Set tasks »
**1.** Copy from the Nordstrom account the part that opens with the words containing "During training they" and closes with "accessories or Hosiery.".
**2.** Answer these questions from the Nordstrom account:
(a) In what year were clunky arm candy bracelets a hot trend in Fashion Jewelry?
(b) Which rooms does the account say salespeople have no key to?
(c) What outfit did the Men's Clothing salesman recommend for a customer's job interview?
**3.** Decide whether each statement agrees with the Nordstrom account. Answer yes or no, and quote the words of the account that decide it.
(a) Salespeople could easily get into the stock rooms for men's and women's shoes.
(b) Customers who wanted plain pieces like a freshwater pearl necklace accounted for most of the business.
(c) The Men's Clothing salesman knew what kind of job the customer was interviewing for.

Page text »

During training they tell you that the entire store is yours to sell. True, but not true. Good luck getting into the stock room for either men’s or women’s shoes (with good reason – they don’t want you putting stuff where it doesn’t go) or behind any of the cosmetics counters (much for the same reason). You also don’t have the key to any of the dressing rooms so that’s also pretty much out of the question. In addition to items from my department, I’d get lots of grab-and-go items from the sale rack in accessories or Hosiery.

There’s also a lot of hubris, especially when your sales are good. At the time, Nordstrom was touting itself as a trendsetter, or someone people would go to for advice on what was hot in fashion. In 2005 the hot trends in Fashion Jewelry were lots of clunky arm candy bracelets, bohemian satchel bags, and anything with “Juicy” written on it. Which was fine, for the fashion forward folks, but the the ladies who wanted a plain freshwater pearl necklace and matching earrings or a plain watch with one of those curiously stretchy metal wristbands instead of some flashy diamond Michele Watch there didn’t seem to be much respect, even though they accounted for most of our business. Several men told me they refused to shop in Men’s Clothing because the sales folks there were so arrogant. I didn’t know what they meant until one day I went over there and was chatting with one of the guys about fashion and he told me about how he’d recommended a black suit, black shirt, and black tie for a customer going to a job interview.

“A job interview for what, a night club promoter?”

“No, I don’t know what kind of job it was.”

“Oh, ok – I was just curious, because the conventional wisdom for a job interview is to wear more neutral colors – all that black can be off-putting, especially if the employer is a bit more conservative.”

“Says who?”

“That’s from a keynote speech from a subject matter expert on business interviewing.”

“They’re not fashion experts. I am. Customers come to me because they want to know what fashion is.”

Material »

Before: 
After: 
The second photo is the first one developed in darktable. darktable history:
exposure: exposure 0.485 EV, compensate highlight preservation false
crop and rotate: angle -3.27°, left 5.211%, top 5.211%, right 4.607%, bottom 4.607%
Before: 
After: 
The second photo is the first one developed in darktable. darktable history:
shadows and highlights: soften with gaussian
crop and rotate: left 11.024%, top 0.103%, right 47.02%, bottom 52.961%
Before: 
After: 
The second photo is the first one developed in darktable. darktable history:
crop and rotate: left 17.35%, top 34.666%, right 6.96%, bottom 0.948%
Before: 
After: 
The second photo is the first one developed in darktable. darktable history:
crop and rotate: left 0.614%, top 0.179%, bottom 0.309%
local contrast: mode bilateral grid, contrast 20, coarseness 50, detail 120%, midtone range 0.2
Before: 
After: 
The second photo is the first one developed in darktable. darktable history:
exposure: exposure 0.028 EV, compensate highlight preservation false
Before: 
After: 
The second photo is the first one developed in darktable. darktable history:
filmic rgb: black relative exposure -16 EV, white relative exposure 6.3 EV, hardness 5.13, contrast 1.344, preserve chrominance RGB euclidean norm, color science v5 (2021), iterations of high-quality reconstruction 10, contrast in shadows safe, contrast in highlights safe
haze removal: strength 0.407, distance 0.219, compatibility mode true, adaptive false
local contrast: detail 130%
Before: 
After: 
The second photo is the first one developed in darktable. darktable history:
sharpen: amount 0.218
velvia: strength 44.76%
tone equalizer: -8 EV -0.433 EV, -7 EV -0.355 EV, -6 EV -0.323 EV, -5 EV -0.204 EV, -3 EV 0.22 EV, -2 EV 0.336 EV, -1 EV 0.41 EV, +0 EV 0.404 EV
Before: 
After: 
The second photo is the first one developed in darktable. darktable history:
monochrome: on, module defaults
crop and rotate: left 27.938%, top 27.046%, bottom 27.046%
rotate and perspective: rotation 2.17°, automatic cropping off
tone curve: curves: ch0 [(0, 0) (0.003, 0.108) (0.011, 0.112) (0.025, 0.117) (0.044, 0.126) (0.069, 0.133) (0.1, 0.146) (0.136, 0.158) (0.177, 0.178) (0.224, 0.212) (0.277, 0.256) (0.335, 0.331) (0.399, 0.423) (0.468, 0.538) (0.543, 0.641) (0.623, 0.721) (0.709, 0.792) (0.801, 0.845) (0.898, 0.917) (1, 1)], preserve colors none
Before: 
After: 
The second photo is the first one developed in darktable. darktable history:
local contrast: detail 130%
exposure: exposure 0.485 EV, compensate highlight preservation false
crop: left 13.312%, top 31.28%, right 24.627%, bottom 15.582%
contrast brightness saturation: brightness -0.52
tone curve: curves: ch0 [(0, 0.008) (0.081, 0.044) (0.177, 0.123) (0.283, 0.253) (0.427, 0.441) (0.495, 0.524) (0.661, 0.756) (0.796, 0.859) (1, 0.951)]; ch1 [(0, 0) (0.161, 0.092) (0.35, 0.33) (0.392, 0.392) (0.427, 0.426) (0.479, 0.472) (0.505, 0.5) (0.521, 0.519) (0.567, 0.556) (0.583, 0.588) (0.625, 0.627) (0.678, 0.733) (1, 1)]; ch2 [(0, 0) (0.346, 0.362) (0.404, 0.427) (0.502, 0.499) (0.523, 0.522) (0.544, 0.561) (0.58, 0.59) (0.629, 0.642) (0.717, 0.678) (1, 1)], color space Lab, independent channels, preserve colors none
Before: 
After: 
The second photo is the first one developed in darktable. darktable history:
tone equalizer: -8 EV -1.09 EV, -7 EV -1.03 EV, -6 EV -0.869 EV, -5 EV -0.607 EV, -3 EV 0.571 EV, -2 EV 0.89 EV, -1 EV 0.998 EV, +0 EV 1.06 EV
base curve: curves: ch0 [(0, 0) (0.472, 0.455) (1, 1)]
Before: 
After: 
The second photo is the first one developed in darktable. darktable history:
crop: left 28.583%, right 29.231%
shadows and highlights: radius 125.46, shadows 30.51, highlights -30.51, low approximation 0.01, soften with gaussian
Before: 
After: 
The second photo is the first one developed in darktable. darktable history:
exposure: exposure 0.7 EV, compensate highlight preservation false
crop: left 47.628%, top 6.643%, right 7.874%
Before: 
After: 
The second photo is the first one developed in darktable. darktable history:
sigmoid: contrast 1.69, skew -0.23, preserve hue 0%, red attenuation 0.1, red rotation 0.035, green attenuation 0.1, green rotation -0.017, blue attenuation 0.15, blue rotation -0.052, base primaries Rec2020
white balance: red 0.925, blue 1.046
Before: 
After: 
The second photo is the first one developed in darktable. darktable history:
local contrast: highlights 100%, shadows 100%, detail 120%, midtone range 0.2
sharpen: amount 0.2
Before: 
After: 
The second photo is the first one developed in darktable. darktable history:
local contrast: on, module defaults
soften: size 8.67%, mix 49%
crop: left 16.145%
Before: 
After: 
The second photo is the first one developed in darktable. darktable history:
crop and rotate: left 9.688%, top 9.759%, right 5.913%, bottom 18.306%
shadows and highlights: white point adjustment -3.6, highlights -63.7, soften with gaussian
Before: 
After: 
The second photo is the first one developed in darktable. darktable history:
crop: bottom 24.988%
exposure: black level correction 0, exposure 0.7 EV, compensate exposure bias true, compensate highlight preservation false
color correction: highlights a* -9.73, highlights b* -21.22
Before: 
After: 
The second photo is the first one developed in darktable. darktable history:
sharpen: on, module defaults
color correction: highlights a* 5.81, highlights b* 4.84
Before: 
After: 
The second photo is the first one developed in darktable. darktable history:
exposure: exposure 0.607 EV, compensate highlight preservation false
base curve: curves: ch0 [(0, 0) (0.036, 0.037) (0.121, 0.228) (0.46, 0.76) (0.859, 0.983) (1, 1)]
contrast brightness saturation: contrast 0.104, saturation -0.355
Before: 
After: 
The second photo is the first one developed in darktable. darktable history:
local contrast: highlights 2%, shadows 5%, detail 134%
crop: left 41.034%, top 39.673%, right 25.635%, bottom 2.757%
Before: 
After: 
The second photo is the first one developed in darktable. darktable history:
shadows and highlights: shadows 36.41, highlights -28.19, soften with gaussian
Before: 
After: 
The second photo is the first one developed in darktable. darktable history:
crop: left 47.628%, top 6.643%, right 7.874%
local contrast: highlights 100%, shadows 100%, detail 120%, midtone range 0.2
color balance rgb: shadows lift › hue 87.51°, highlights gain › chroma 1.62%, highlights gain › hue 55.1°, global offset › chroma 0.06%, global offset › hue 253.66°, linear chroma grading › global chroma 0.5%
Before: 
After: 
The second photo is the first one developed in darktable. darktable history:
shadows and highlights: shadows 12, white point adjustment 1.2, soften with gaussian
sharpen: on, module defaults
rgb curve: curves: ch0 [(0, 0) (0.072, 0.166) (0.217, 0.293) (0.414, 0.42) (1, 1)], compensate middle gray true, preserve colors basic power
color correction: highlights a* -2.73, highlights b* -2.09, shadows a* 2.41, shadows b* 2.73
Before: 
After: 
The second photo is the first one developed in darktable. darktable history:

Solutions by task »
**1.**
During training they tell you that the entire store is yours to sell. True, but not true. Good luck getting into the stock room for either men’s or women’s shoes (with good reason – they don’t want you putting stuff where it doesn’t go) or behind any of the cosmetics counters (much for the same reason). You also don’t have the key to any of the dressing rooms so that’s also pretty much out of the question. In addition to items from my department, I’d get lots of grab-and-go items from the sale rack in accessories or Hosiery.

**2.**
(a) 2005
(b) The dressing rooms
(c) A black suit, black shirt, and black tie

**3.**
(a) No: "Good luck getting into the stock room for either men’s or women’s shoes"
(b) Yes: "even though they accounted for most of our business"
(c) No: "No, I don’t know what kind of job it was."